Wednesday, May 27, 2015

Why UFC Is Winning

White On Whiter Crime
Last Saturday night, one of the regulars in my poker game hosted his own tournament in a brand-new basement space, and invited me over. The night at the tables went well, but that's not really the point. And yes, this will get back to marketing and advertising soon enough. Anyway...

My man has a fine new big screen TV, and had also splurged on the Ultimate Fighting Championship pay per view. I've been moderately familiar with the sport from just general cultural awareness, but had never seen an event up close. And while I'm long past the event horizon for becoming a fan, it's clear from just one viewing as to why the sport has made such inroads in certain demographics. Let's get into it.


* * * * *

1) It delivers what it promises.

In 11 fights, there were definitive winners (knock out or submission) in six events, with clear decisions (unanimous judging) in four others. If what works for you in sports is a clear winner and a clear loser, there really isn't anything more definitive than the end of an average MMA contest.

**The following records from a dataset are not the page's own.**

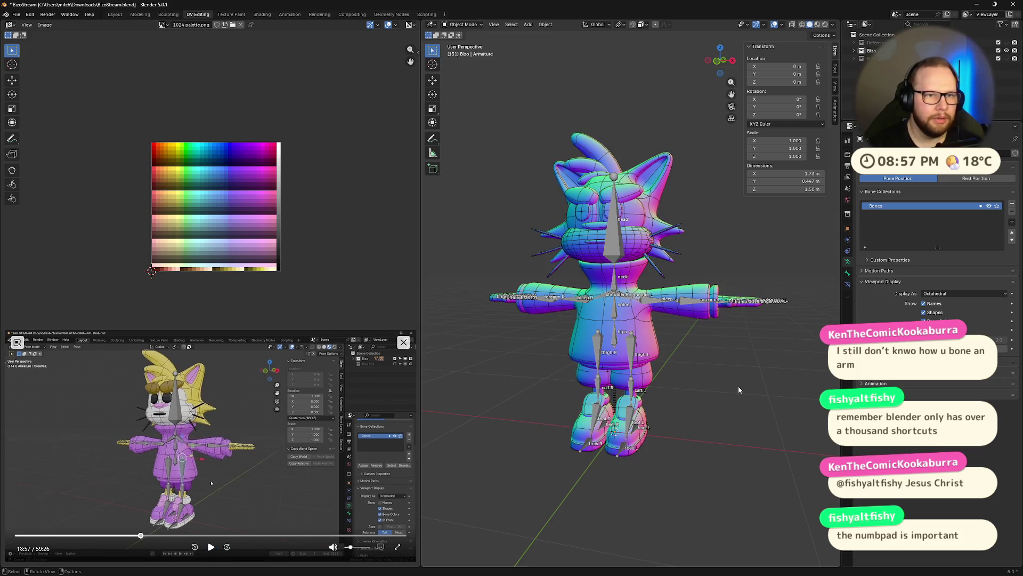
- Switch to Pose Mode, start and cancel a forearm.L rotation, and frame the left arm
key(shift+grave)
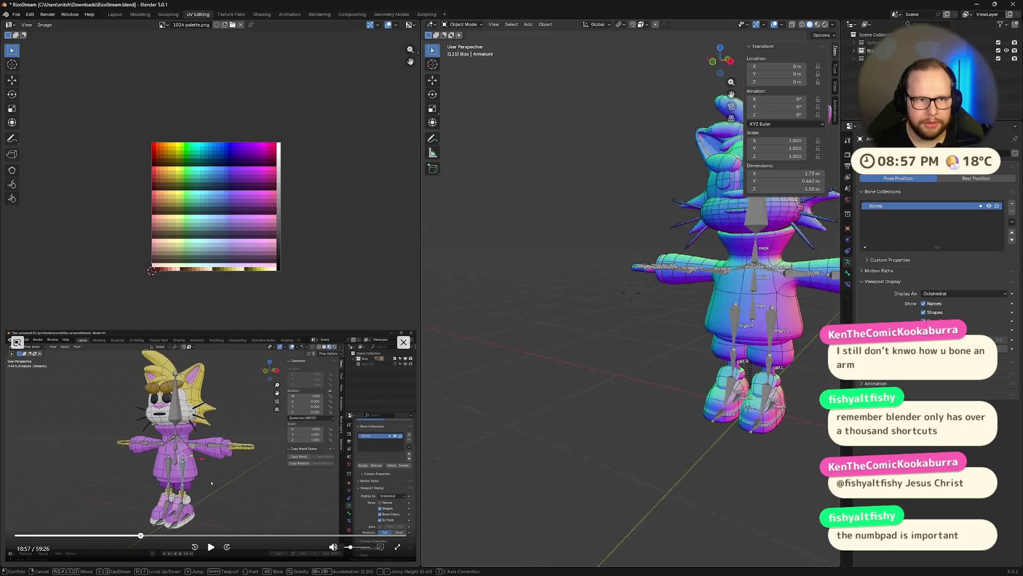
click(737, 390)
key(ctrl+Tab)
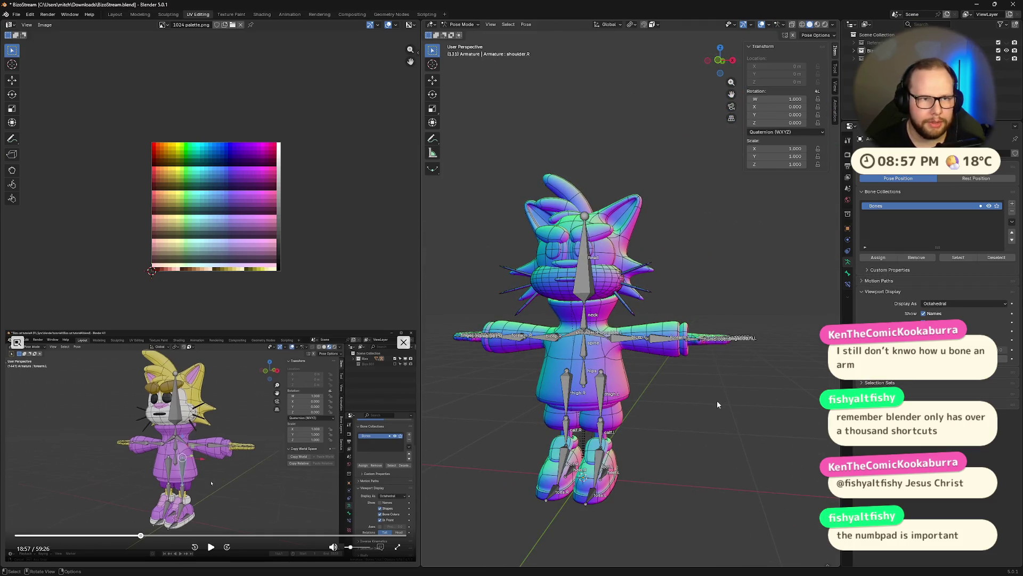
middle_drag(718, 404, 633, 342)
click(633, 343)
key(r)
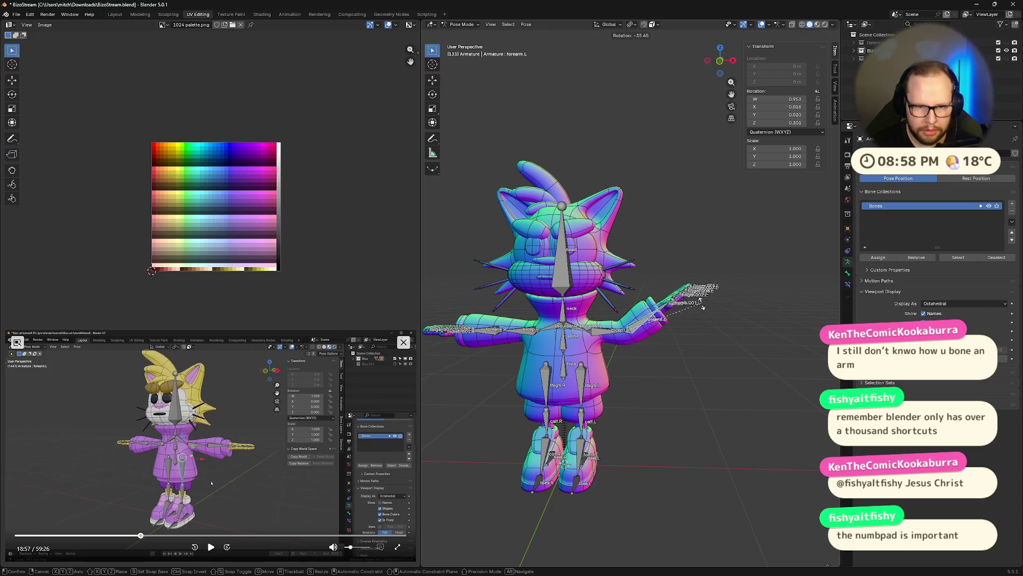
key(Escape)
key(KP_Decimal)
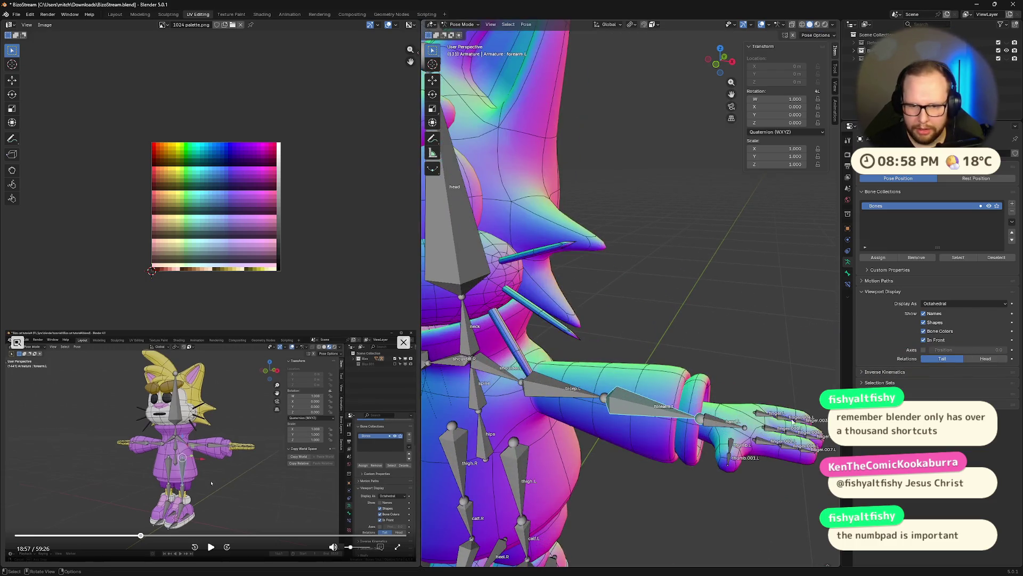
mouse_move(674, 383)
middle_down()
mouse_move(673, 427)
mouse_move(708, 397)
mouse_move(650, 392)
middle_up()
- Rotate the left hand bones, box-select and curl the thumb bones, and inspect the deformation
key(r)
click(703, 400)
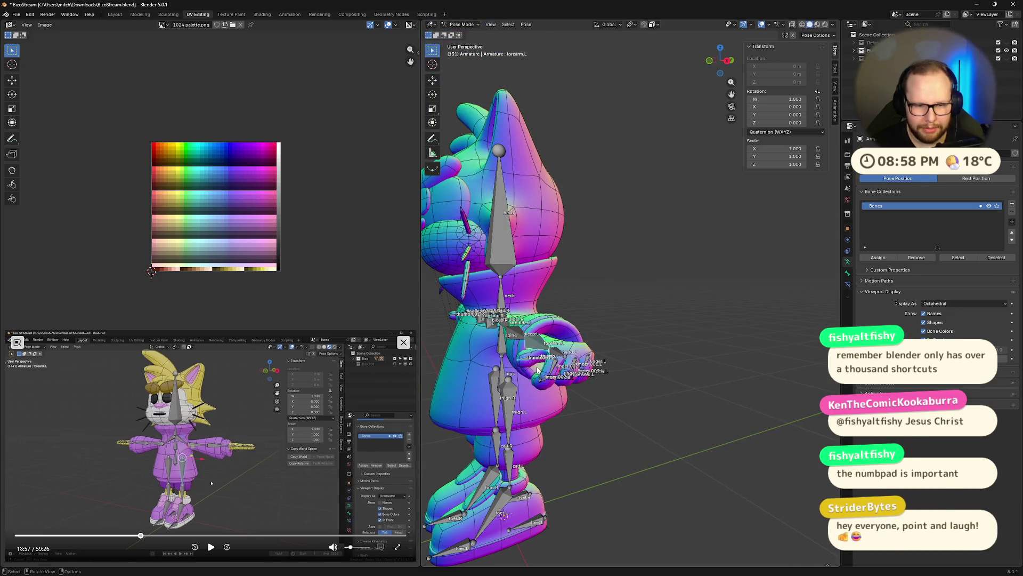
middle_drag(540, 370, 551, 383)
key(b)
drag(551, 383, 560, 390)
key(r)
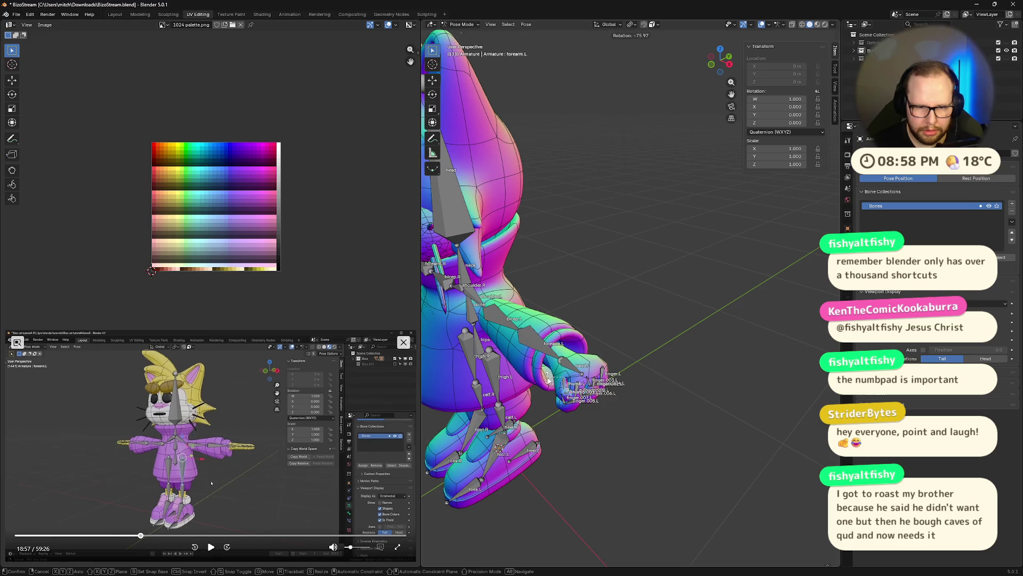
click(549, 381)
middle_drag(549, 381, 637, 369)
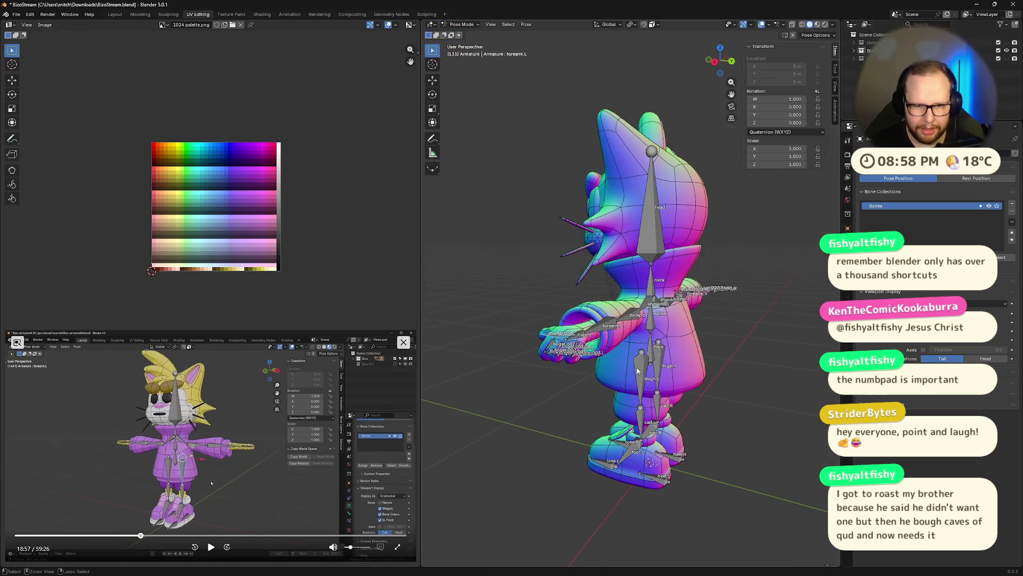
middle_drag(593, 402, 692, 393)
scroll(692, 393, up, 3)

2) There's no "slow" play.

There doesn't seem to be such a thing as pointing your opponent to defeat, a la Floyd Mayweather, in a long and boring event where only the most discerning eye seems to acquire any worth from the contest. With so many offensive disciplines on the table, defense in UFC seems to be a case of ending your opponent's efforts before they end yours. Waiting them out, not so much. Which makes for a far more compelling spectacle.

3) There's a set schedule.

UFC events are numbered for a reason, and that reason is that the people who are watching this one seem absolutely locked into watching the next one. Which will be in three weeks, and the one after that is already on the calendar as well. Unlike boxing, where fans have to sometimes wait for years to see the fight they want, UFC fans know when their next fix is coming, and can plan accordingly.

4) It's pretty much impossible to not watch.

As noted above, I'm not a fight guy. I was in the room to play poker. But when the fight was live, the game was not, because that's just the nature of two people who might, well, fundamentally alter the course of the life of the other, in front of you. There's a reason why this sort of thing goes back eons, and why the competitors who seem more skilled at drawing the ire of the crowd get even more attention than anyone else. You can call it a train wreck if you like, but you're still watching.

5) There's no learning curve to new viewers.

Football, basketball, baseball: all have fairly arcane rules that can cause a new viewer to, well, ruin it for experts in the room by asking basic questions. As advanced mathematics come into play for player evaluations, the barrier to entry increases, because no one wants to explain all of that as well. UFC has more strategy and statistics than a casual observer might imagine, but you really don't need to know any of them to understand what's going on. Two people are trying to do massive and sudden violence to each other. You can ignore the statistics if you like.

6) It's (cheerfully) niche and exclusionary.


If you find this kind of sport to be morally repugnant, or the human equivalent of cockfighting, or something that just shows the worst of human behavior glorified and made fiscally lucrative... well, you aren't going to be watching it. Ever. Which means that the people who are watching it don't ever have to hear from you, as football fans have to during the run-up to the Super Bowl, or baseball fans have to with people who think their game is dull during the World Series, or basketball fans, or hockey fans, or soccer fans, and so on, and so on. There's big money in MMA (UFC is said to be worth $2 billion now, or 100X what it sold for in 2001), and yet it still has the feel of a shared secret, without watered down fantasy league fans or office pools.

7) It's going to get bigger, and probably better, with international scalability.


Like big special effects movies, you don't have to show massive artistic worth to make this product cross borders (or, likely, even a translation). There's a reason why boxers used to be worldwide celebrities. MMA fighters may not have the same level of appeal or career length, but so long as the events come out routinely and avoid high impropriety, there's no reason whatsoever to think the top of the wave is in sight.

Is there a gating element on the horizon? Well, sure. The nature of the sport is primal and exclusionary, and at some point, a fatality might occur in a high visibility event. (Some Web research tells me that there have been a handful so far in lesser leagues, but so far, the incidents have been less than boxing, which isn't exactly the highest of praise.) That potential might keep mainstream advertising away, though there's certainly a lot of big brands already on the telecast. The history of combat sports is one of inevitable corruption, because gamblers only need to get to one person to create fraud. That's probably going to happen here, if it hasn't already.

But in terms of what I saw in the room? Mainstream sports wish they had this level of attachment from their audiences. Which means it's also a DVR-free experience, and a high value marketing and advertising opportunity for targeted demographics.